Ursprung

Im Zuge der Verhandlungen zwischen dem Senat und den Geflüchteten vom Oranienplatzes wurde im März 2014 ein sogenanntes Einigungspapier vorgelegt, dass den Erhalt der Informations- und Protestplattform am Oranienplatz, eine umfassende Prüfung der Einzelfallverfahren inkl. Beratung der Geflüchteten durch die Ausländerbehörde umfasst. Weitere Unterstützung wurde von den Wohlfahrtsverbänden Caritas und Diakonie sowie der Integrationsbeauftragten zugesagt.

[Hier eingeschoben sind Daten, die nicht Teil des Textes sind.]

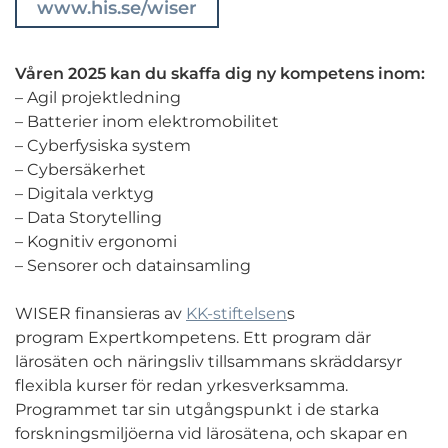
www.his.se/wiser
Våren 2025 kan du skaffa dig ny kompetens inom:
– Agil projektledning
– Batterier inom elektromobilitet
– Cyberfysiska system
– Cybersäkerhet
– Digitala verktyg
– Data Storytelling
– Kognitiv ergonomi
– Sensorer och datainsamling
WISER finansieras av
KK-stiftelsen
s
program Expertkompetens. Ett program där
lärosäten och näringsliv tillsammans skräddarsyr
flexibla kurser för redan yrkesverksamma.
Programmet tar sin utgångspunkt i de starka
forskningsmiljöerna vid lärosätena, och skapar en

Weiterhin wurde den Geflüchteten Unterstützung und Begleitung bei der Entwicklung ihrer beruflichen Perspektiven zugesagt, u.a. der Zugang zur Berufsausbildung, zum Studium und zum Arbeitsmarkt. Die Senatorin Kolat selbst sicherte den Flüchtlingen zu, sich für deren Kernanliegen, einer notwendigen Reform von Dublin III sowie der Abschaffung der Residenzpflicht einzusetzen. Unterstützt wurde das Einigungspapier noch von der Regierungserklärung des Regierenden Bürgermeisters von Berlin, Herrn Klaus Wowereit, am 10.04.2014 zur Flüchtlingspolitik in Berlin.

Zwischenzeitlich (September 2014)  steht fest, dass sich bisher für keinen Geflüchteten die Situation in Berlin verbessert hat, kein Verfahren wurde vom Land Berlin übernommen, viele Geflüchtete müssen ihre Abschiebung befürchten. In keinem Fall wurde nach humanitären Einzellösungen gesucht. Den Geflüchteten wurden aufgefordert die Unterkünfte zu verlassen, was dazu geführt hat, dass einige von ihnen Unterkünfte besetzen und drohten vom Dach zu springen. Auch das hat nicht zum Einlenken der Handelnden des Senats geführt, den so „Eingeschlossenen“ wurde Nahrungs- und Wasserzufuhr verwehrt. Die hat wiederum für Protest der Zivilgesellschaft, der Unterstützer*innen der Geflüchteten und von Wohlfahrtsorganisationen und Kirchengemeinden gesorgt. Letztere haben nun nach der Besetzung der Thomaskirche einigen Geflüchteten zeitweise Unterkünfte zur Verfügung gestellt bzw. vermittelt, der Senat hat nichts dergleichen getan.

Fabio Reinhardt, der flüchtlingspolitische Sprecher der Piratenfraktion, hat den Unmut der Piratenfraktion bereits am 25.08.2014 zum Ausdruck gebracht, als die ersten Geflüchteten aufgefordert wurden, ihre Unterkünfte zu verlassen. Zum Einigungspapier selbst hat er eine Schriftliche Anfrage an den Senat gestellt.

Inhalt

Mit dem gemeinsamen Antrag der Oppositionsfraktionen soll ein Beschluss gefasst werden, der die Empörung der Abgeordnetenhauses zum Verhalten des Senats von Berlin zum Ausdruck bringt und in auffordert:

  • der wachsenden Zahl von Geflüchteten in Berlin mit humanitärem Umgang, menschenwürdigen Unterkünften, Rechtsaufklärung, Respekt und Offenheit zu begegnen;
  • das Einigungspapier Oranienplatz im Umgang mit den Geflüchteten vom Oranienplatz und der Gerhart-Hauptmann-Schule vollumfänglich umzusetzen;
  • sich auf Bundesebene intensiv für eine Reform der Flüchtlingspolitik einzusetzen.

Parlament

Der Antrag wird am 18.09.2014 als Priorität der Fraktion Die Linke behandelt, der flüchtlingspolitische Sprecher der Piratenfraktion, Fabio Reinhardt,  wird den Antrag seitens unserer Fraktion begründen.